Work instruction A =>
According to the text on the Texans' wide receiver draft options, which prospect made the biggest impact at the NFL combine?
Work instruction B =>
Continue the text on the Texans' wide receiver draft options from where it stops.

Text shown =>
____
Fortunately, there aren’t many teams in front of the Texans in the draft that have a top priority for a WR, so there will be some talent left on the board when the Texans draft at 22. To trade up, the Texans would have to take a nice leap to get the jump on other teams (probably in the top 10 -12), but there wouldn’t be a huge risk in sitting still and drafting a WR who is still available at 22.

One thing to keep in mind here is, even though drafting a quality WR is likely to be the top priority in the draft, the Texans will be looking for a solid, reliable slot receiver to compliment DeAndre Hopkins. That’s something to consider, both for the upcoming season and down-the-line potential. The premiere will still be Hopkins, so the Texans need to complete the package with a complimentary WR on the other side.

That’s not to say the Texans shouldn’t look for the best, but the Texans should look for the best compliment to Hopkins who will raise a duel threat with the Texans’ WR corps. I’m not cautioning picking the best available WR in the class, but that draft pick won’t be coming in to take over for Hopkins – he’ll be splitting and, more than likely, enhancing Hopkins’ game.

With this in mind, let’s take a look at the top 5 prospects to see why the Texans don’t really need to trade up to pick up a WR in the 1st round.

Laquon Treadwell: Treadwell is a WR from University of Mississippi who is seen as the top overall WR prospect in the draft. Critics expected his less-than-stellar 40 run to drop him out of that spot, but that hasn’t made much of an impact. Treadwell has the size and decent vertical game to beat the catch down the field, but his breakaway speed doesn’t impress, and he shows some struggles breaking free for runs.

Will Fuller: Fuller is a WR coming out of Notre Dame who made the biggest impact in the NFL combine. His speed can’t be matched with any other prospect in the draft at WR, and he’s got a vertical game to give him some leverage over taller WRs. However, he is a bit undersized and underweight, which drops him down in the blocking and middle field plays, and he has a slight issue with dropped passes. 2015, anyone?
____
Data for review =>

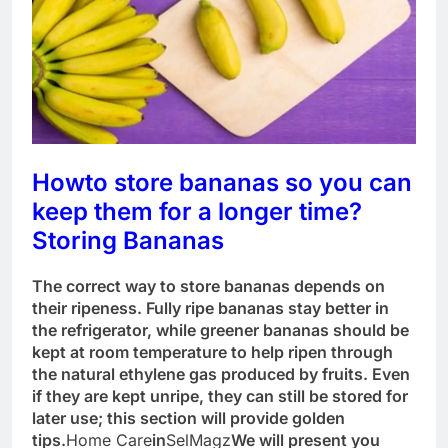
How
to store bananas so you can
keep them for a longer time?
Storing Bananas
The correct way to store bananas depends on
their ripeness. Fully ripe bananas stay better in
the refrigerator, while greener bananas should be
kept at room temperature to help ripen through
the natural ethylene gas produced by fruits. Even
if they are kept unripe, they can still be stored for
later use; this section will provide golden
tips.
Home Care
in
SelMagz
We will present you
____
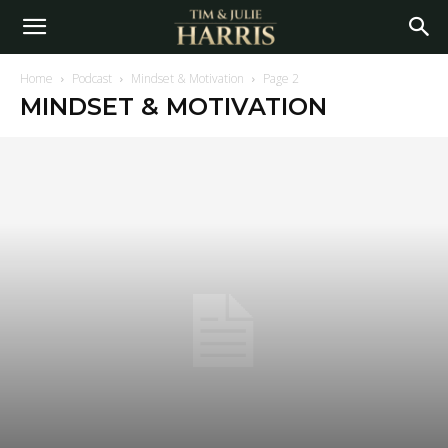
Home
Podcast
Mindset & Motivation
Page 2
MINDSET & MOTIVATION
____
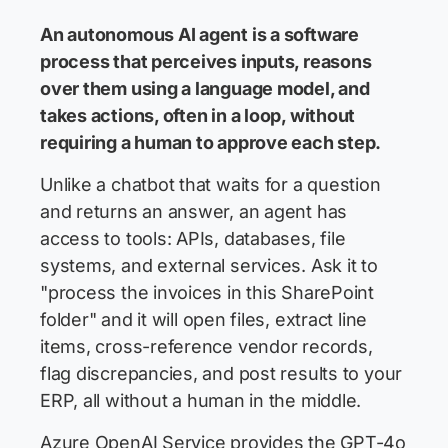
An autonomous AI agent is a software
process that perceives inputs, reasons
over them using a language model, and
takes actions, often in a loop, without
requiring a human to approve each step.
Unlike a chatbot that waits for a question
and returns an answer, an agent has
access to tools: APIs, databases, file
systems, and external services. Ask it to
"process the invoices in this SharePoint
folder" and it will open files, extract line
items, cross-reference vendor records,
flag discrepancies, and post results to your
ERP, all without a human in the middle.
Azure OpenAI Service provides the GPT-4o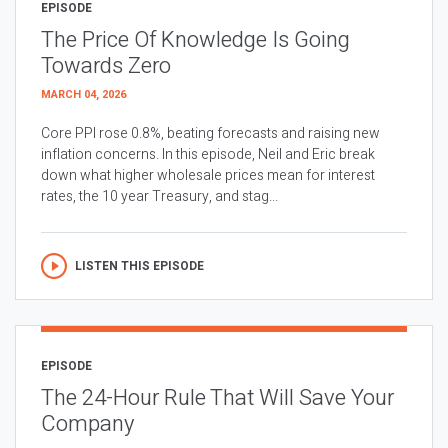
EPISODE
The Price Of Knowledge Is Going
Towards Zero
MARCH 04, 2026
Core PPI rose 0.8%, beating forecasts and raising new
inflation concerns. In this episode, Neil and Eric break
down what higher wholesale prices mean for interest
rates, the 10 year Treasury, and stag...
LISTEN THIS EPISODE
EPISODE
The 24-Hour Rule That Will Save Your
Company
____
Exercise result A =>
Will Fuller, a wide receiver from Notre Dame.

Exercise result B =>
Michael Thomas: Thomas is a WR – from Ohio, not the Ole Miss variety – coming out of a strong program with a lot of talent around him, including QB-turned-WR Braxton Miller. He’s got great physical size which gives him an upper hand in the vertical game, and can separate quickly down the field. He’s got some trouble with footwork and stuck to simpler routes, so it’s questionable if he’d adapt to the Texans complicated offense.

Corey Coleman: Coleman is a WR from Baylor who had the speed and vertical game to be a real threat against opposing teams. Coleman was coming off a hernia surgery, which slowed him down at the end of his season, but impressed with speed at his pro day.. He’s undersized, which limits his mid-field and blocking stock,  has some issues dropping passes, and was limited to simpler routes at Baylor.

Josh Doctson: Doctson is a WR coming out of TCU with a good height and vertical game, as well as consistent speed on the field. He’s got good footwork and body control when going up in the air, and good hand strength to keep and control the ball. He’s a little leaner for his height and needs to bulk up, which limits his ability to break out of pressed plays and to be utilized in the run block.

One note: I didn’t evaluate Braxton Miller, even though he’s one of the higher prospects as a WR in the draft. Simple reason is I feel he’s too much of a project, after switching from QB to WR in his final year in college. He needs more than one good season to levy a chance at one of the Texans’ top draft picks, in my opinion. He’d need to turn around and be an NFL caliber player within the next season, and I feel it will take longer than this.

While I don’t believe there is a single, stellar got-to-have pick in this batch of WRs in the draft, there is some pretty equal talent and potential with the above-mentioned prospects. Again, the Texans are seeking a #2 WR who can play in the slot and compliment Hopkins. I’d caution against players like Coleman and Fuller who are both undersized and have trouble holding onto the ball mid-field when pressed.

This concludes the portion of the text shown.